Here is a view of the bracket from the left side of the camera. A Canon Off Shoe Camera Cord 2 is used to connect the flash with the camera. The two joints in the flash arm can only move the flash closer to the end of the lens. The joints do not allow the angle of the flash to be changed.


This system of tilts turns out not to be highly adjustable and this is where my frustration with this bracket begins. Not only do I expect a flash bracket to be able to position the flash close to my subject but I expect that bracket to be able to allow me to position the flash so that I can point the flash at my subject from any angle. It is very difficult to get any other angle other than "straight on" with this flash bracket. A little futzing and you can get a bit of overhead lighting from the right side of the lens (as viewed from the position of the photographer). The limited adjustments pretty much guarantee that glare will become a real issue in the photographs. What if you want to turn the camera for a vertical image? Forget it. As you can see this would yield only side-lighting for a vertical subject.


I don't know if this was intended by Kirk Enterprises but you can adjust the jointed arms such that the bracket can be used effectively to move the flash far enough off-camera to avoid red eye if you are shooting images of people. I wouldn't buy this bracket based on this feature alone but it is handy to have. This keeps me from having to purchase two flash brackets for two different purposes.

What if I want to change the angle of illumination from the left side of my subject to the right side of my subject? With this bracket you can pretty much forget about doing that. I suppose you could slide the bracket far enough to the left on the camera to bring the flash more to the right of the lens but there isn't much adjustment to accomplish this. This would also hang the bracket far to the left making it awkward to handle. The only other alternative would be to swing everything over to the right side of the camera. This is not an easy task and would place the bracket in the way of the camera's grip. In short, this bracket is a pain in the a$$ to use as it comes from the factory.

Is there anything that can be done to make this bracket more user-friendly. Indeed there is! Giotto to the rescue! Giotto manufactures a tiny ball head, the MH 1004. This tiny ball head locks tightly and is just the ticket to position a flash at any angle that is needed.
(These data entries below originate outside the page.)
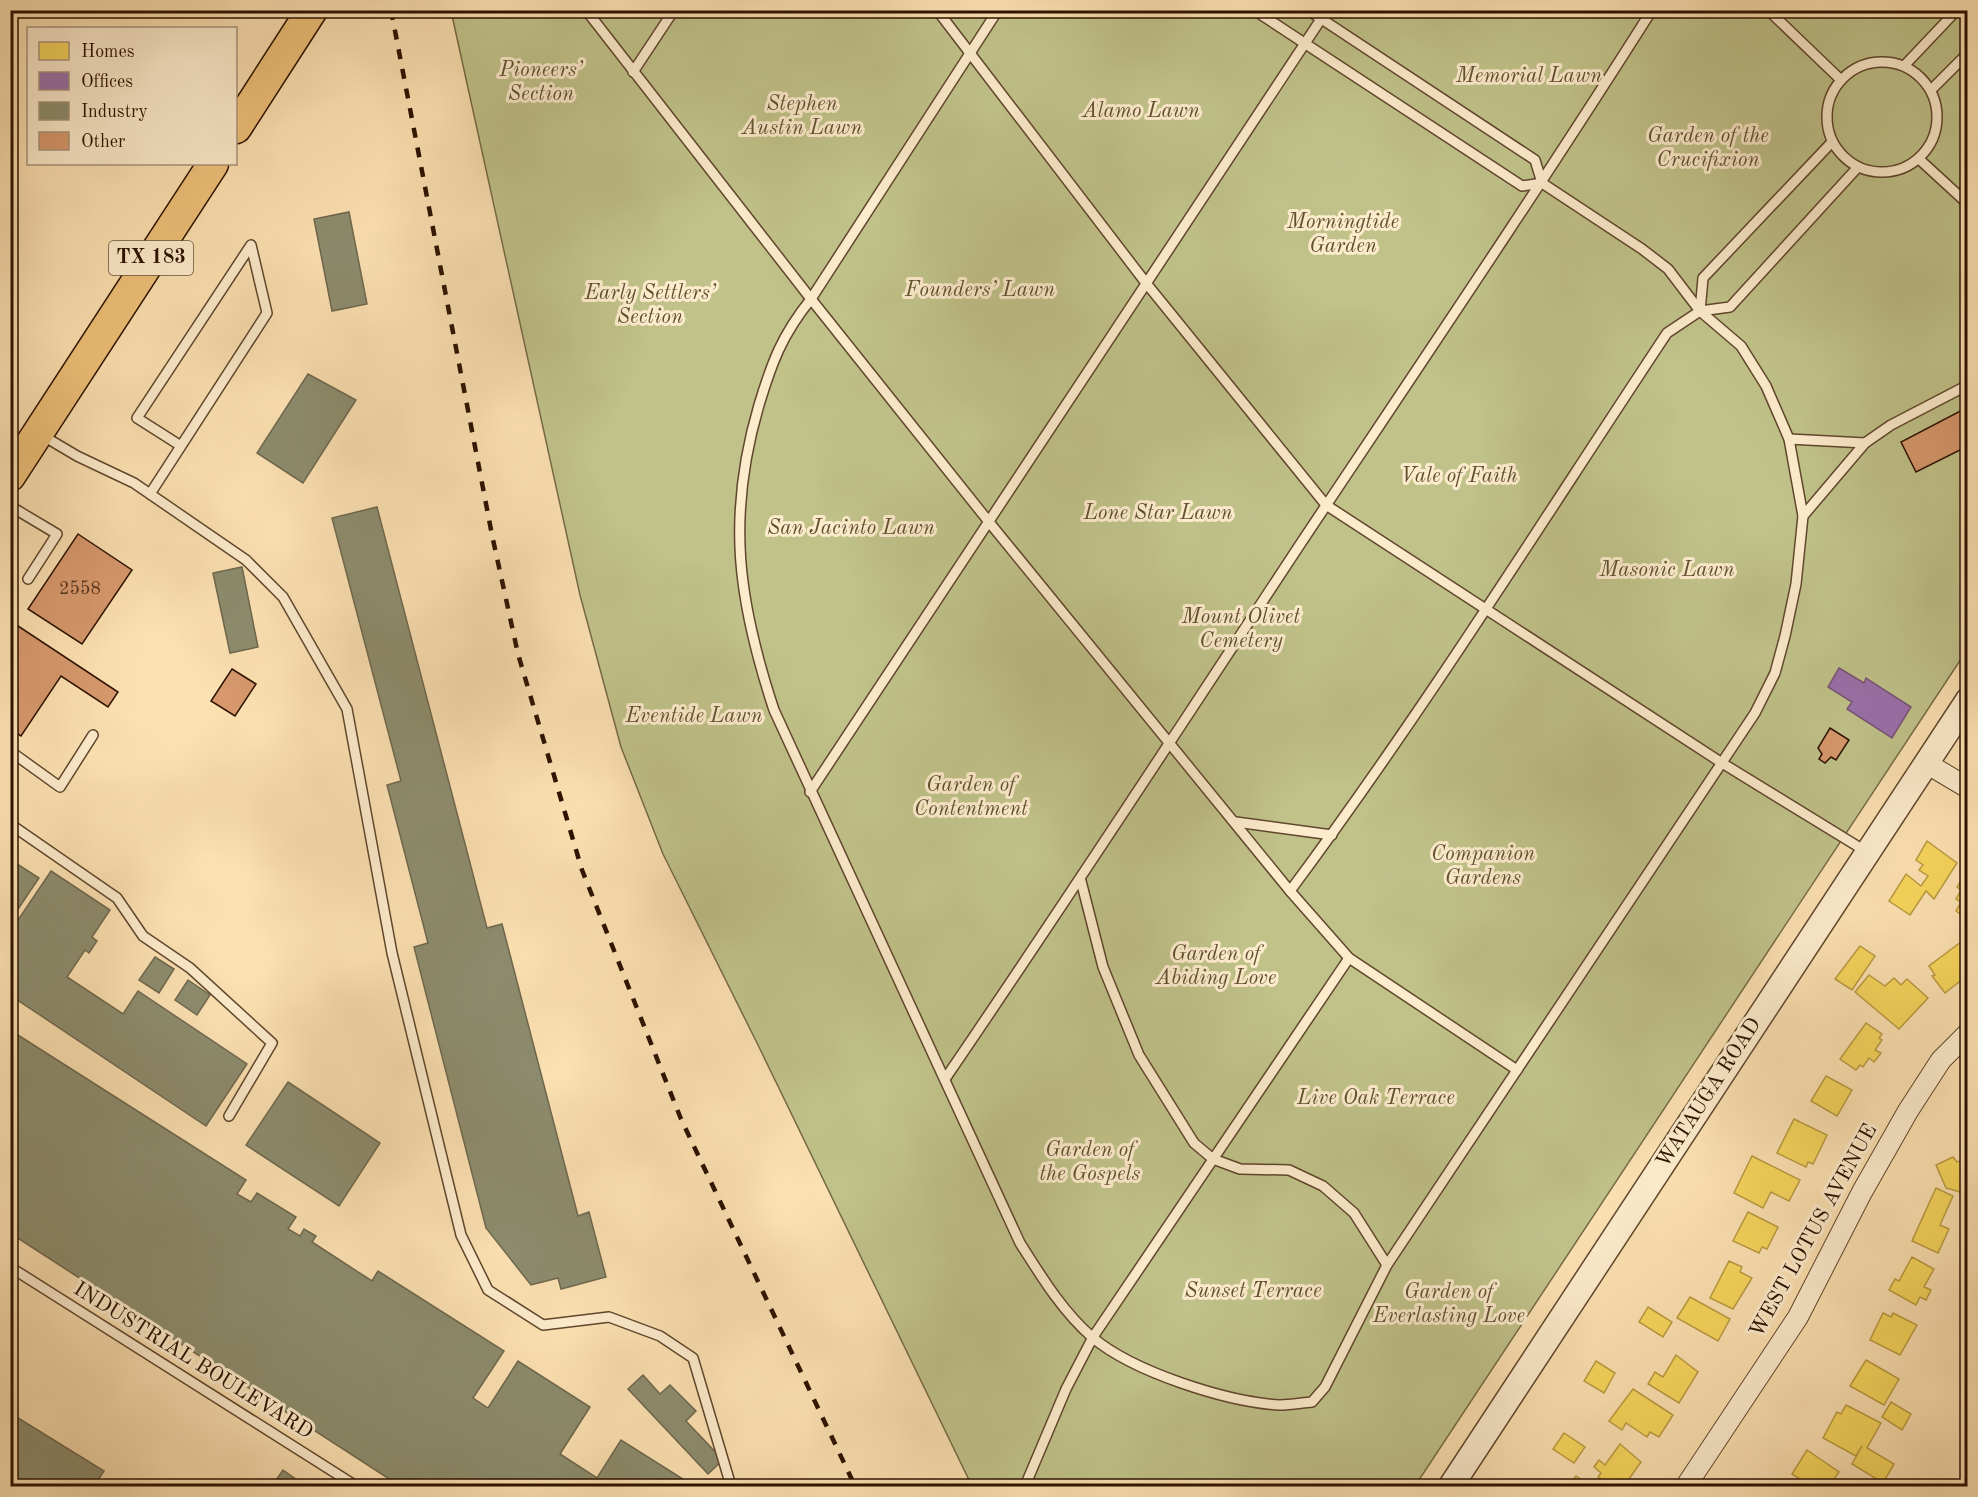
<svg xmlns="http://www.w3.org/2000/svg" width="1978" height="1497" font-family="'Old Standard TT',serif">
  <rect width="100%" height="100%" fill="#fbe0b1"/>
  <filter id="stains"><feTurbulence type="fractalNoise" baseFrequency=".00333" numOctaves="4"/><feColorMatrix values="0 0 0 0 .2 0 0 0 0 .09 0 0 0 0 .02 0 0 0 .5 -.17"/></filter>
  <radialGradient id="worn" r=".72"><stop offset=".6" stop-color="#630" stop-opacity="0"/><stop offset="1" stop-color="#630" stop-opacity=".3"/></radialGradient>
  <path fill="#c0c28a" stroke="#766a45" stroke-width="1.5" d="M451 11H1967V650L1415 1486H972L758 1045 663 854 621 747 580 595Z"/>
  <g fill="#f6d55c" stroke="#b99a40" stroke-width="1.5">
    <path d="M1927 841 1957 863 1934 899 1926 891 1910 915 1889 901 1906 874 1921 886 1928 876 1919 870 1923 865 1916 860Z"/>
    <path d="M1968 870V919L1956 911 1961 902 1956 899 1961 890 1957 887Z"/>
    <path d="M1965 939 1968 942V975L1945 993 1932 976 1935 975 1929 966Z"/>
    <path d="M1860 946 1875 956 1852 990 1835 979Z"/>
    <path d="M1869 975 1885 986 1894 978 1901 985 1907 979 1928 998 1899 1029 1855 992Z"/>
    <path d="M1866 1023 1882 1034 1879 1038 1882 1040 1875 1050 1881 1053 1874 1062 1869 1058 1863 1067 1860 1065 1856 1070 1840 1059Z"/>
    <path d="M1826 1076 1852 1090 1837 1116 1811 1101Z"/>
    <path d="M1794 1119 1827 1135 1813 1164 1808 1162 1806 1167 1777 1153Z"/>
    <path d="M1752 1156 1800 1180 1789 1201 1771 1192 1763 1208 1734 1193Z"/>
    <path d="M1953 1157 1957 1162 1968 1159V1181L1962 1183 1968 1186 1967 1194 1946 1188 1936 1165Z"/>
    <path d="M1936 1188 1953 1196 1940 1225 1949 1229 1938 1253 1912 1241Z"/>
    <path d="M1748 1212 1778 1227 1767 1249 1762 1247 1759 1253 1733 1241Z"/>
    <path d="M1912 1257 1934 1269 1924 1287 1931 1290 1926 1300 1920 1297 1916 1305 1889 1290 1895 1279 1899 1281Z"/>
    <path d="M1729 1261 1742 1267 1740 1272 1752 1278 1733 1309 1710 1298Z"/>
    <path d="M1690 1297 1730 1319 1718 1341 1677 1318Z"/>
    <path d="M1648 1307 1672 1322 1663 1337 1639 1322Z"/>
    <path d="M1883 1313 1891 1317 1893 1313 1917 1325 1900 1355 1870 1340Z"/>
    <path d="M1676 1355 1698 1372 1679 1403 1648 1384 1655 1372 1663 1377Z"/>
    <path d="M1866 1360 1899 1379 1884 1405 1850 1386Z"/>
    <path d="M1596 1361 1615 1373 1604 1393 1584 1381Z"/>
    <path d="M1633 1389 1673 1415 1659 1437 1650 1432 1647 1437 1626 1423 1622 1430 1609 1421Z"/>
    <path d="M1891 1402 1911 1414 1902 1430 1882 1417Z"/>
    <path d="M1846 1405 1881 1423 1867 1448 1894 1464 1883 1483 1852 1464 1862 1446 1856 1456 1823 1438 1837 1412 1841 1414Z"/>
    <path d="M1564 1433 1585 1447 1574 1463 1553 1449Z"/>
    <path d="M1620 1444 1641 1462 1624 1486H1611L1598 1477 1601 1473 1594 1467 1599 1460 1605 1465Z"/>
    <path d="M1807 1450 1839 1472 1829 1486H1811L1792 1474Z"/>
    <path d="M1968 1464V1483L1960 1480Z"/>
    <path d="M1576 1476 1591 1486H1569Z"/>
  </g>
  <path fill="#9970ab" stroke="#785478" stroke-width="1.5" d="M1839 668 1864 683 1866 678 1911 707 1892 738 1847 709 1852 702 1828 687Z"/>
  <g fill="#8c8c6e" stroke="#6f674d" stroke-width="1.5">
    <path d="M349 212 367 304 332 311 314 219Z"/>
    <path d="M308 374 356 400 303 483 257 453Z"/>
    <path d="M377 507 487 928 502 924 578 1216 589 1212 606 1277 561 1289 558 1278 531 1285 486 1228 414 947 428 943 387 785 401 781 332 518Z"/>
    <path d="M242 567 258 647 230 653 213 573Z"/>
    <path d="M14 862 39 878 10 921V868Z"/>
    <path d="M51 871 110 910 92 937 97 941 89 953 85 950 67 977 123 1014 138 991 247 1064 206 1126 10 995V932Z"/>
    <path d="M155 957 174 969 159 993 139 980Z"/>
    <path d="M188 980 210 995 197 1015 175 1000Z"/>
    <path d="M10 1030 246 1180 237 1194 251 1202 257 1193 296 1217 288 1229 300 1236 304 1229 316 1236 312 1242 372 1281 378 1271 504 1351 473 1398 488 1408 518 1361 590 1407 560 1454 597 1478 621 1440 694 1486H400L10 1233Z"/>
    <path d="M288 1082 380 1143 339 1206 246 1145Z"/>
    <path d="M643 1375 660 1394 670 1385 696 1411 686 1421 723 1460 708 1474 628 1389Z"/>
    <path d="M10 1413 104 1471 94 1486H10Z"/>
    <path d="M283 1470 300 1482 297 1486H272Z"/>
  </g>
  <g fill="#d6986c" stroke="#2c1200" stroke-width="1.5">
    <path d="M1968 407V446L1916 472 1901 442Z"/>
    <path d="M1968 524V538L1961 534Z"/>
    <path d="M78 534 132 570 82 644 28 609Z"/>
    <path d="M18 626 118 692 108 707 61 676 21 736 10 729V638Z"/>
    <path d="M232 669 256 684 235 716 211 701Z"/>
    <path d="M1830 728 1849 740 1836 760 1831 757 1825 763 1819 759 1822 754 1818 748Z"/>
  </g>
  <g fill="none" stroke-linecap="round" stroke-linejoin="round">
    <g stroke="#60462c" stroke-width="12">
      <g id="service">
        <path d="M586 10 811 299 989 522 1290 891 1349 958 1517 1070"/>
        <path d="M937 10 1146 283 1326 505 1722 763 1867 852"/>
        <path d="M998 10 811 299C782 335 772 362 759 405 726 517 738 601 774 710L1020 1243C1041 1276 1062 1311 1092 1337 1133 1372 1227 1402 1280 1405 1290 1405 1301 1403 1312 1402L1325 1387 1387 1265 1755 713 1775 673 1785 636 1796 584 1803 516 1865 443 1891 425 1968 385"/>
        <path d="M1254 10 1522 186 1542 183"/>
        <path d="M1308 10 1535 160 1542 183 1642 249 1668 269 1700 311 1741 346 1766 386 1789 439 1803 516"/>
        <path d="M1768 10 1841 80"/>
        <circle cx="1882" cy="117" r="55"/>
        <path d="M1904 66 1957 10"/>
        <path d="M633 72 674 10"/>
        <path d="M1931 90 1968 53"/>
        <path d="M1919 159 1968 204"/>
        <path d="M1700 311 1703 278 1832 142"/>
        <path d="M40 434 77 456 134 483 246 560 283 597 347 709 392 953 461 1235 488 1290 543 1325 609 1317 660 1336 693 1358 731 1486"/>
        <path d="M1789 439 1865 443"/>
        <path d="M150 494 267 313 251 245 137 418 181 446"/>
        <path d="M10 506 57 534 28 579"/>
        <path d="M10 751 60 787 93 735"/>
        <path d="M810 792 1327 10"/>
        <path d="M1236 822 1332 835"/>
        <path d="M10 824 117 898 143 936 190 968 272 1043 229 1116"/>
        <path d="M1081 881 1103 967 1139 1055 1194 1143 1213 1159 1240 1169 1289 1170 1323 1186 1354 1213 1387 1265"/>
        <path d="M1290 891C1424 711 1543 520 1667 333L1700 311 1730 307 1858 167"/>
        <path d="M945 1079C1066 902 1183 722 1301 543 1419 366 1538 190 1652 10"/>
        <path d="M10 1267 356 1486"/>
        <path d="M1025 1486 1066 1389 1093 1337 1349 958"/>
      </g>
    </g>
    <g stroke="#60462c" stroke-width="22">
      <g id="minor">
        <path d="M1926 763 1968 788"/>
        <path d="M1686 1486 1798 1317 1862 1192 1908 1111 1941 1060 1968 1033"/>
      </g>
    </g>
    <g stroke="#60462c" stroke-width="27">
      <path id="tertiary" d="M1451 1486 1968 700"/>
    </g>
    <g stroke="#2c1200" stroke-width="33">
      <g id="primary">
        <path d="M236 128 312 10"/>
        <path d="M10 476 213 164"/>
      </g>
    </g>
    <use href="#service" stroke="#fcebcc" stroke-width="9"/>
    <use href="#minor" stroke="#fcebcc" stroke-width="20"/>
    <use href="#tertiary" stroke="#fcebcc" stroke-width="24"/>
    <use href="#primary" stroke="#eec078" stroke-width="30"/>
    <path stroke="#2c1200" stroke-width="4.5" stroke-dasharray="10 10" stroke-linecap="butt" d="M391 10 492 535 518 654 582 870 681 1119 855 1486"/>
  </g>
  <g text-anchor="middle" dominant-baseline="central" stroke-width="6" stroke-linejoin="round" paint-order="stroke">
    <g font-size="18" fill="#56341b">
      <text x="80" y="589">2558</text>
    </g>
    <rect fill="#fcebcc" stroke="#6a533d" stroke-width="1.5" x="109" y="241" width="84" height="34" rx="4.5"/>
    <g font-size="20" font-weight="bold" fill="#2c1200">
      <text x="151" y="258">TX 183</text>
    </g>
    <g font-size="21" font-style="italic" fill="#605030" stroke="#fcebcc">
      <text x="541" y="70">Pioneers’<tspan x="541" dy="24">Section</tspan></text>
      <text x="1529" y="76">Memorial Lawn</text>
      <text x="802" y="104">Stephen<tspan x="802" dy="24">Austin Lawn</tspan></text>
      <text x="1141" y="111">Alamo Lawn</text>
      <text x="1708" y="136">Garden of the<tspan x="1708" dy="24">Crucifixion</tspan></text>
      <text x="1343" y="222">Morningtide<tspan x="1343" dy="24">Garden</tspan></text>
      <text x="980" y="290">Founders’ Lawn</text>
      <text x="650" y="293">Early Settlers’<tspan x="650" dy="24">Section</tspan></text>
      <text x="1459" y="476">Vale of Faith</text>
      <text x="1158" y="513">Lone Star Lawn</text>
      <text x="851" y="528">San Jacinto Lawn</text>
      <text x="1667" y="570">Masonic Lawn</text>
      <text x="1241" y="617">Mount Olivet<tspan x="1241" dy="24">Cemetery</tspan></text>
      <text x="694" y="716">Eventide Lawn</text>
      <text x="971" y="785">Garden of<tspan x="971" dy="24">Contentment</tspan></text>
      <text x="1483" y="854">Companion<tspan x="1483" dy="24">Gardens</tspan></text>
      <text x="1216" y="954">Garden of<tspan x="1216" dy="24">Abiding Love</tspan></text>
      <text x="1376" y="1098">Live Oak Terrace</text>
      <text x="1090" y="1150">Garden of<tspan x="1090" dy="24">the Gospels</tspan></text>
      <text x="1253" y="1291">Sunset Terrace</text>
      <text x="1449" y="1292">Garden of<tspan x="1449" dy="24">Everlasting Love</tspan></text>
    </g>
    <g font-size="21" fill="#2c1200" stroke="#fcebcc">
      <text transform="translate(1709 1093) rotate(-57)">WATAUGA ROAD</text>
      <text transform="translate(1814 1231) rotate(-61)">WEST LOTUS AVENUE</text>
      <text transform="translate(193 1361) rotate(32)">INDUSTRIAL BOULEVARD</text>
    </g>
  </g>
  <rect width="1978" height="1497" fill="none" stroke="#fbe0b1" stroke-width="36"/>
  <rect x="12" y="12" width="1954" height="1473" fill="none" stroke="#2c1200" stroke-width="3"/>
  <rect x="18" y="18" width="1942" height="1461" fill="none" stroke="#2c1200" stroke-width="1.5"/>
  <rect x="27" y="27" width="210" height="138" fill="#fcebcc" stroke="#a9947a" stroke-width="1.5"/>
  <rect x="39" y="42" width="30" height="18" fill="#f6d55c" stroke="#a9947a" stroke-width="1.5"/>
  <text x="81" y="57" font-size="18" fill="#2c1200">Homes</text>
  <rect x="39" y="72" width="30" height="18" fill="#9970ab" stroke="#a9947a" stroke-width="1.5"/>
  <text x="81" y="87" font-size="18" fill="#2c1200">Offices</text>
  <rect x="39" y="102" width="30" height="18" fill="#8c8c6e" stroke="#a9947a" stroke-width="1.5"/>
  <text x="81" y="117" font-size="18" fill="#2c1200">Industry</text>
  <rect x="39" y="132" width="30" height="18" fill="#d6986c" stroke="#a9947a" stroke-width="1.5"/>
  <text x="81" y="147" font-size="18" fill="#2c1200">Other</text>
  <rect width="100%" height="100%" filter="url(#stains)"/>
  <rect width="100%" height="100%" fill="url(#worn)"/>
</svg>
Attached between the flash arm of the Kirk flash bracket and your electronic flash vastly increases the versatility lacking in the flash bracket alone.


Finally! The addition of the small ball head gives the flash bracket the flexibility needed for lighting macro subjects. Also, adding the small ball head now allows the photographer to properly light vertical compositions.

Other criticisms I have of the Kirk Enterprises Macro Flash Bracket include the locking knobs being too small. With the weight of a flash hanging at the end of the flash arm you have to clamp down on the locking knobs pretty hard. The difficulty comes in loosening the lock knobs to place the flash in a different position. The knobs are too hard to grip to loosen. A better design would incorporate tri-lobed knobs such as the knob that attaches the camera to the bracket. Tri-lobed knobs would provide more torque for locking down and loosening the lock knobs.

Would I recommend this bracket for other macrophotographers? That would be a big, emphatic...NO!...not unless you purchase the Giotto MH 1004 ball head to go with the bracket. Purchase the ball head to go with the bracket and my answer would be...Yes!

Disclaimer: These are only my opinions and must not be confused with product evaluations written from carefully controlled tests. My reviews are "real world" reviews based on my experiences using these specific pieces of equipment utilized for my type photography and the manner in which I work. Other photographers may offer differing and valid opinions of the same equipment.